Posted by: minstrel hussain boy | July 09, 2009 at 11:54 PM
Legalize.
No big Mafia figures have surfaced since that silly prohibition of alcohol was repealed.
Yeah there is still "a mob," I've bumped up against them in NY city, Houston, Denver, San Francico, Eureka, CA and Scottsdale AZ, but nothing like the gang wars of the 20s and 30s.
Anyone who believes that J Edgar Hoover of the Feebs was not being blackmailed by the mob is insane.
Posted by: evil is evil | July 10, 2009 at 12:05 AM
Test.
Posted by: Alon Levy | July 10, 2009 at 09:57 AM
FYI: I can't post comments.
Posted by: Alon Levy | July 10, 2009 at 10:08 AM
Alon, I'm seeing your comments.
Posted by: parse | July 10, 2009 at 10:22 AM
I'm only seeing "test" and "I can't post comments."
Posted by: Alon Levy | July 10, 2009 at 12:07 PM
The problem seems to be comment length. Comments of up to 1 line are accepted; longer comments aren't.
Posted by: Alon Levy | July 10, 2009 at 12:40 PM
I used to love visiting Texas border towns: Juarez, Nuevo Laredo and Acuña were all great places to visit but have been pretty shot up lately.

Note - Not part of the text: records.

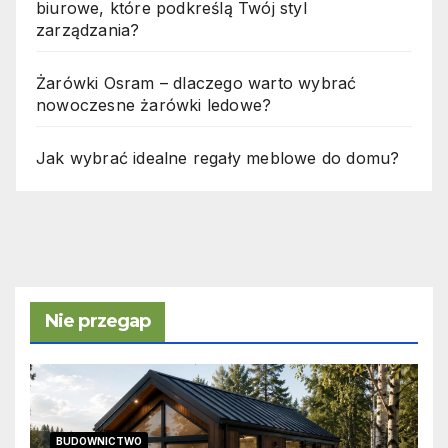
biurowe, które podkreślą Twój styl
zarządzania?
Żarówki Osram – dlaczego warto wybrać
nowoczesne żarówki ledowe?
Jak wybrać idealne regały meblowe do domu?
Nie przegap
BUDOWNICTWO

Posted by: Gritsforbreakfast | July 10, 2009 at 02:50 PM
more">http://www3.signonsandiego.com/stories/2009/jul/11/1m11tjshoot00271-more-cops-die-drug-lord-wants-chi/?tijuana&zIndex=130400">more cops die, drug lord wants police chief to resign
dateline tijuana this morning. local drug boss vowed to kill 5 cops a week until chief resigns.
surgetastic.
Posted by: minstrel hussain boy | July 11, 2009 at 05:08 PM
Drugs must be the largest black market the world has ever seen. Weapons can't possibly come close. There's only one answer: legalize the drugs, treat the addicts who want to get free.
Posted by: SqueakyRat | July 12, 2009 at 06:03 PM
The Mexican army didn't used to amount to much. It was the Federal Police, the Federalies, who were the power but apparently and I am no expert on the history of it, the army has risen to the top.
It may not mean much in the big picture. One highly politicized and routinely corrupt armed force for another but none the less it's worth noting and keeping an eye on.
Also there was a razor thin election in Mexico in late 2006 which many think was stolen. It got perhaps 1% of the coverage here as the Iranian election.